What is needed -> Print the part of the British TV comedy piece that begins at the words "I really love" and ends after the words "watch it yourself.", copying it word for word.

Excerpted text ->
====================

I really love political satire and I think that The Thick of It is perhaps the best of the best. It's so eerily spot on with some of it's scandals and policies that it's almost uncanny. I sat down and watched a few episodes with my civil servant father. He said it was spookily accurate and laughed a lot. I think that's the insider seal of approval. I don't think I could pick a favourite episode, so I'll just tell you to go out and watch it yourself.
No. 1 - Spaced
'You are so blind! You so do not understand! You weren't there at the beginning. You don't know how good it was! How important! This is it for you! This jumped-up firework display of a toy advert! People like you make me sick! What's wrong with you?! Now, I don't care if you've saved up all your fifty 'p's, take your pocket money and get out!'
You're right, Tim. The Phantom Menace was crap.
I am so desperately in love with Spaced. I think it's perhaps the most perfect series ever created. The whole premise, boy meets girl, girl suggests that she and boy pretend to be a couple in order to rent a flat, boy and girl find themselves living with an alcoholic landlady and creepy artist, could have been so cliched and dry, but it is brilliantly executed. Tim is the bleach blond graphic novel artist who proves that geeky men are bloody hot and Daisy is the aspiring writer who will forever remain aspiring. Along with drunken middle-aged flirt Marsha, socially awkward abstract artist Brian, gun loving ex-TA member Mike, tactless fashionista Twist and Colin the dog, they are perhaps two of the most beloved characters in the eyes of Brit com fans. I love the show's subtle references to big Hollywood blockbusters and 90s culture (The first rule of Robot Wars is, you don't talk about Robot Wars!) and the utterly charming characters. And unlike a lot of comedy series, there's nothing too flash and wacky - it's just two friends trying to be successful creative types in London.
I've tried to pick out a favourite moment from series, but I just can't. It's all so amazing. Go and watch it.

====================

Recorded data ->
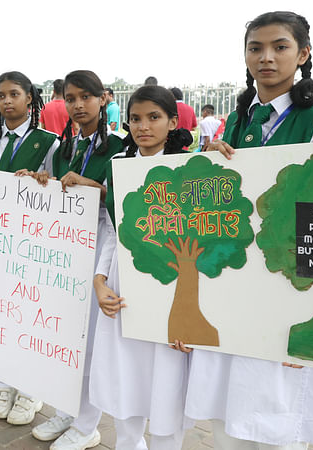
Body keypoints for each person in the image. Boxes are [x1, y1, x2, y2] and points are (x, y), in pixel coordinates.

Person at [189, 11, 313, 450]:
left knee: (276, 412)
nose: (267, 58)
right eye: (256, 48)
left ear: (303, 54)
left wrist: (311, 315)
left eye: (280, 47)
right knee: (228, 412)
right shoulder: (237, 122)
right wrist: (209, 165)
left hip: (287, 284)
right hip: (236, 279)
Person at [91, 85, 194, 449]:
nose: (143, 126)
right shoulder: (118, 165)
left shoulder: (189, 168)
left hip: (174, 281)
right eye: (135, 118)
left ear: (172, 121)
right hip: (125, 280)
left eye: (154, 117)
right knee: (126, 378)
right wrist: (100, 280)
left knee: (167, 381)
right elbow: (110, 228)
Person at [32, 70, 124, 449]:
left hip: (99, 244)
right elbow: (55, 190)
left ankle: (87, 424)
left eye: (86, 97)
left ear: (103, 98)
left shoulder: (120, 145)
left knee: (88, 341)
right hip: (66, 247)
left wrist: (97, 188)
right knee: (65, 334)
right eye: (71, 98)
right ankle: (67, 409)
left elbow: (125, 198)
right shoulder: (63, 146)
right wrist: (36, 180)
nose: (77, 105)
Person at [0, 70, 60, 427]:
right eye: (1, 95)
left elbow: (59, 190)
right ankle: (3, 384)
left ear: (30, 99)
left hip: (33, 245)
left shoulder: (48, 141)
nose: (7, 101)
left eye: (14, 94)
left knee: (30, 314)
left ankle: (31, 388)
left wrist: (44, 182)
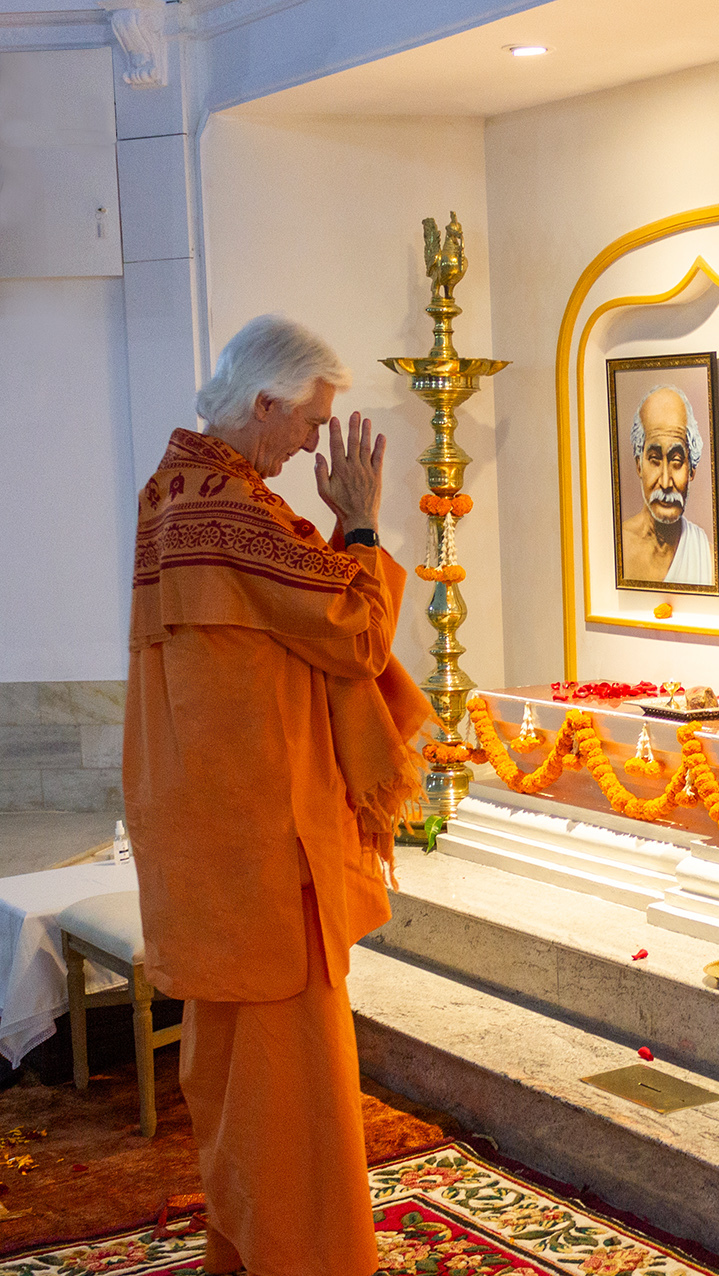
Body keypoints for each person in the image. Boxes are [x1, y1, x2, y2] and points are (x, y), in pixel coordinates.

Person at [123, 315, 430, 1276]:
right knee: (291, 1093)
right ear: (264, 405)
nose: (311, 446)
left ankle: (247, 1249)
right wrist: (364, 521)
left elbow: (291, 625)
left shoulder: (170, 494)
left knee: (232, 1078)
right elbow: (353, 633)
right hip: (265, 849)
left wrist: (340, 536)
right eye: (309, 423)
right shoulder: (234, 512)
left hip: (208, 840)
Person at [620, 384, 714, 585]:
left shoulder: (705, 555)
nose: (665, 482)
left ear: (692, 468)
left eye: (676, 461)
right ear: (639, 465)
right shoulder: (616, 547)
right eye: (654, 459)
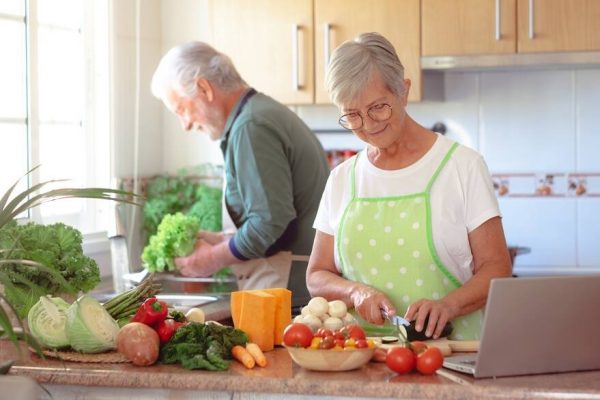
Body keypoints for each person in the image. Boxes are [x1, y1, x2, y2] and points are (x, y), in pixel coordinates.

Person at [306, 32, 512, 340]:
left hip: (451, 357)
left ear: (404, 90)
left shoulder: (462, 167)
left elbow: (497, 268)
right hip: (361, 360)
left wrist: (448, 306)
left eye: (378, 107)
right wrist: (356, 293)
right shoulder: (341, 179)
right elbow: (316, 276)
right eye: (352, 115)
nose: (368, 125)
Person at [151, 41, 330, 308]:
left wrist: (211, 258)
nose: (185, 124)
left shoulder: (251, 127)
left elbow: (269, 223)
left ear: (203, 88)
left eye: (181, 110)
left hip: (289, 294)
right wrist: (221, 241)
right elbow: (272, 220)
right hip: (290, 287)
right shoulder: (256, 116)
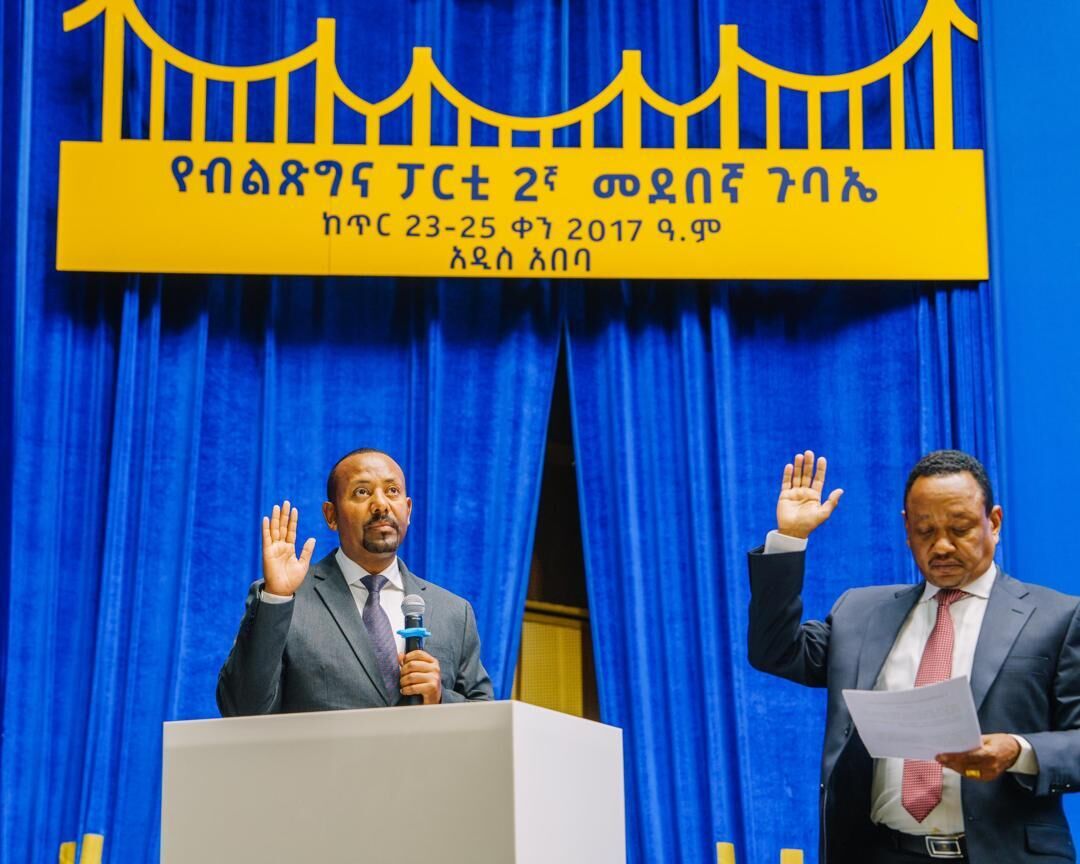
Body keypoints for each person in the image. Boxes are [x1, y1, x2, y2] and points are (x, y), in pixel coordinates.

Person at [747, 449, 1079, 864]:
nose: (942, 546)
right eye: (925, 530)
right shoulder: (860, 613)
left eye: (960, 528)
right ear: (907, 529)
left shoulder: (1057, 617)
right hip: (882, 852)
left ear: (993, 523)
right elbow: (775, 651)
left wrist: (1017, 750)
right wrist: (790, 539)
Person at [217, 448, 493, 715]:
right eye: (362, 492)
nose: (381, 505)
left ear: (408, 510)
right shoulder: (286, 598)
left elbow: (487, 718)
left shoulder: (453, 612)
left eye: (392, 491)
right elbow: (242, 708)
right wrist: (277, 597)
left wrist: (440, 698)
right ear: (331, 515)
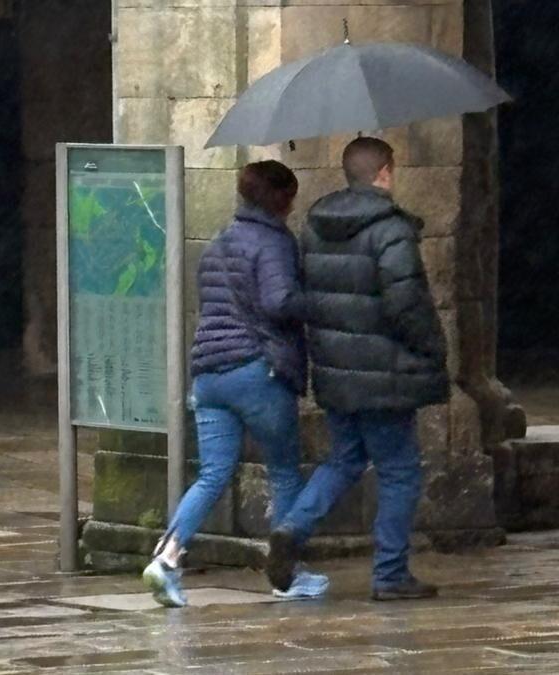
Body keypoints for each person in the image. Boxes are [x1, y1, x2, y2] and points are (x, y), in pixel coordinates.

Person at [266, 137, 448, 602]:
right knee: (400, 470)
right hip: (384, 372)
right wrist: (432, 348)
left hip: (335, 371)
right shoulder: (391, 229)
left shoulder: (316, 226)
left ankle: (292, 526)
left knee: (345, 458)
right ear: (384, 172)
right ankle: (389, 574)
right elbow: (406, 302)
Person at [142, 161, 329, 607]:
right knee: (283, 471)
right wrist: (322, 303)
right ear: (282, 199)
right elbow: (278, 300)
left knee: (212, 473)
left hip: (209, 375)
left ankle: (166, 559)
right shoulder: (275, 242)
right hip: (256, 371)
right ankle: (286, 575)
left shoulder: (219, 243)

====================

Exercise response ->
I really love political satire and I think that The Thick of It is perhaps the best of the best. It's so eerily spot on with some of it's scandals and policies that it's almost uncanny. I sat down and watched a few episodes with my civil servant father. He said it was spookily accurate and laughed a lot. I think that's the insider seal of approval. I don't think I could pick a favourite episode, so I'll just tell you to go out and watch it yourself.